Fortunately, democratization experiences are often highly resilient. While backsliding may be common, in two-thirds of these cases there is a resumption of democratic progress within three years. In other words, the emergence of democratic norms is often a back-and-forth process.
The growing accessibility of mobile phones and social media in Africa has provided powerful new tools to help civil society groups in these efforts to inform and connect citizens. As citizens become engaged, democracy’s inherent self-correcting capacities gain traction. Political leaders face stronger incentives to be responsive to citizen priorities. The airing of independent analysis widens policy options and hastens course adjustments. A means for systemically replacing political leaders brings fresh ideas and reduces institutional atrophy.
Africa’s democratic progress, then, depends on sufficient space for civil society actors, independent media, bloggers, and others to foster cross-societal communication and engagement. It is this very potential, however, that makes these actors prime targets for intimidation, imprisonment, and violence by state authorities threatened by greater public scrutiny. Libel and defamation laws are used to stifle dissent. Access to the Internet is restricted. Fifteen journalists were murdered in Africa in 2012. Few of these cases were even investigated. More than 300 African journalists are living in exile.

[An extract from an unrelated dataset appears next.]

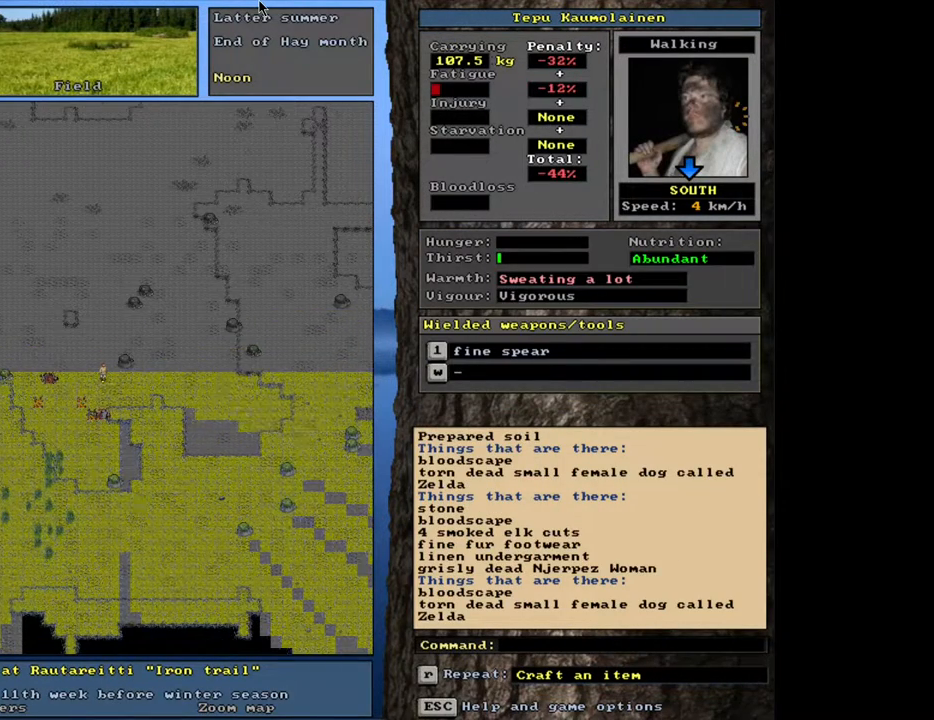
{"keys": ["ctrl_l"], "mouse": [], "events": [[33, "num2", "down"], [133, "num2", "up"], [183, "num1", "down"], [317, "num1", "up"]]}
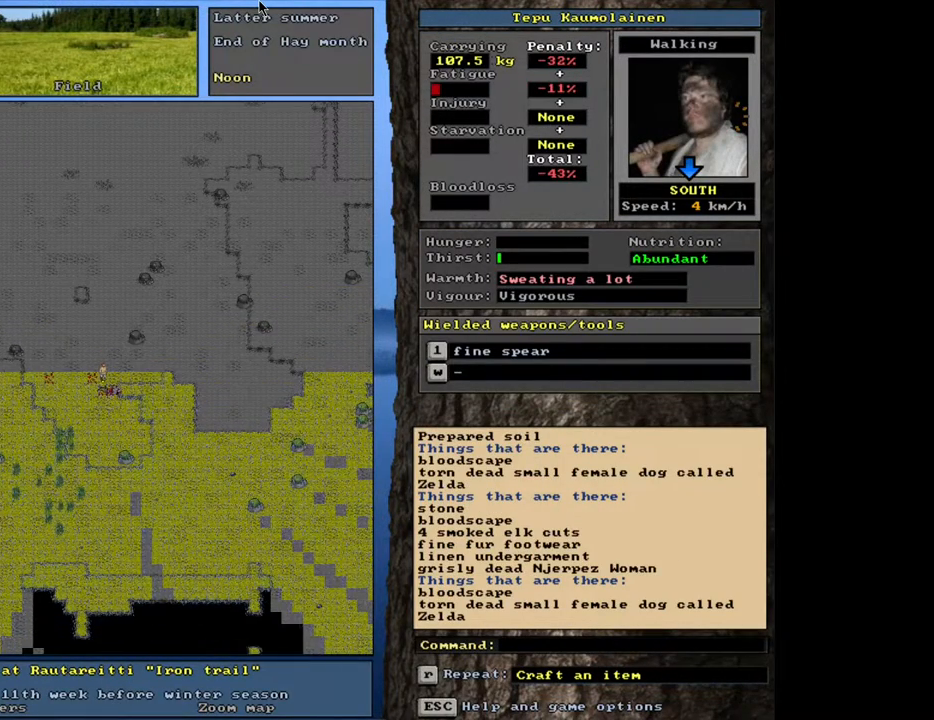
{"keys": [], "mouse": [], "events": [[100, "num2", "down"], [183, "num2", "up"], [300, "ctrl_l", "up"]]}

Strengthening protections for journalists and civil society leaders is vital to advancing democracy in Africa. Violence against these actors is not an ordinary crime against a single individual. Rather, it inflicts an enormous cost for the entire society by the loss of transparency, oversight, and awareness of the population. It also limits the information available to the international community to constructively engage these regimes. Without independent information, the regime’s narrative dominates interpretations of events.
Since unaccountable governments have little incentive to lead the effort of strengthening legal protections for violence against journalists, regional African courts such as the African Court on Human and People’s Rights should take on an increasingly assertive role in hearing cases of violence against journalists that can’t receive an impartial hearing in the domestic courts. The UN Special Rapporteur on the Promotion and Protection of the Right to Freedom of Opinion and Expression should also be called in to investigate cases where journalists and civil society actors are unable to play their roles. In so doing, an impartial assessment of the space for media freedoms can be compiled. Regimes that fail to meet acceptable thresholds of press and speech freedoms should be denied international assistance. Without domestic watchdog groups and independent media, misuse of these monies escalates dramatically—placing donors in the position of inadvertently propping up the big-man syndrome in Africa.
International actors need to be more sophisticated in their support of Africa’s democratizers. There were warning signs in Mali—but these were mostly ignored. The essential measure of progress must be the strength of institutions of shared power. Those who dismantle these institutions, even if fairly elected, must be called out and sanctioned. In effect they are simply executing a coup in a more elegant manner.